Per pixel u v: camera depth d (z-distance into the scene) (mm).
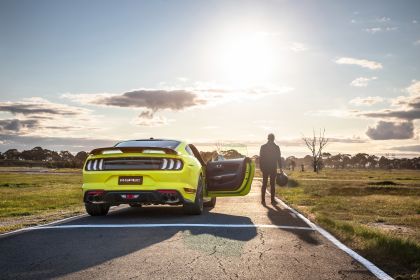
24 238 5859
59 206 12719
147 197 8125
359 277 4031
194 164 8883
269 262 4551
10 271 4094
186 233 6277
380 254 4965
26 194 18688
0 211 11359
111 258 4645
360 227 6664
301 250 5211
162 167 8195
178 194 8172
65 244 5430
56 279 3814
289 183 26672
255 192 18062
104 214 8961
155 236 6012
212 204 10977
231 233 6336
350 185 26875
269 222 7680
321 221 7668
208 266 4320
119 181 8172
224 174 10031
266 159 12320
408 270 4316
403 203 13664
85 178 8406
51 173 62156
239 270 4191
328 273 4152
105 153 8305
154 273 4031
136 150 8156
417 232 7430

...

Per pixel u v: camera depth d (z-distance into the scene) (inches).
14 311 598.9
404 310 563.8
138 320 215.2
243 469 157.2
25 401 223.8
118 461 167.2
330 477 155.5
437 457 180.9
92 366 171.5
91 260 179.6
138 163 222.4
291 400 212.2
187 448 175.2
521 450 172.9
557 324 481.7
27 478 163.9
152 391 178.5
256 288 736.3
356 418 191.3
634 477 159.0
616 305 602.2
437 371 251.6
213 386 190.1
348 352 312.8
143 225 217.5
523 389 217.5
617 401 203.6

Required work
Using the data above, print only the lines starting at the one with "the scene) (mm)." and ending at the one with "266 159 12320", exactly as they stand, minus the pictures.

Task answer
Per pixel u v: camera depth d (z-distance into the scene) (mm).
24 238 5859
59 206 12719
147 197 8125
359 277 4031
194 164 8883
269 262 4551
10 271 4094
186 233 6277
380 254 4965
26 194 18688
0 211 11359
111 258 4645
360 227 6664
301 250 5211
162 167 8195
178 194 8172
65 244 5430
56 279 3814
289 183 26672
255 192 18062
104 214 8961
155 236 6012
212 204 10977
231 233 6336
350 185 26875
269 222 7680
321 221 7668
208 266 4320
119 181 8172
224 174 10031
266 159 12320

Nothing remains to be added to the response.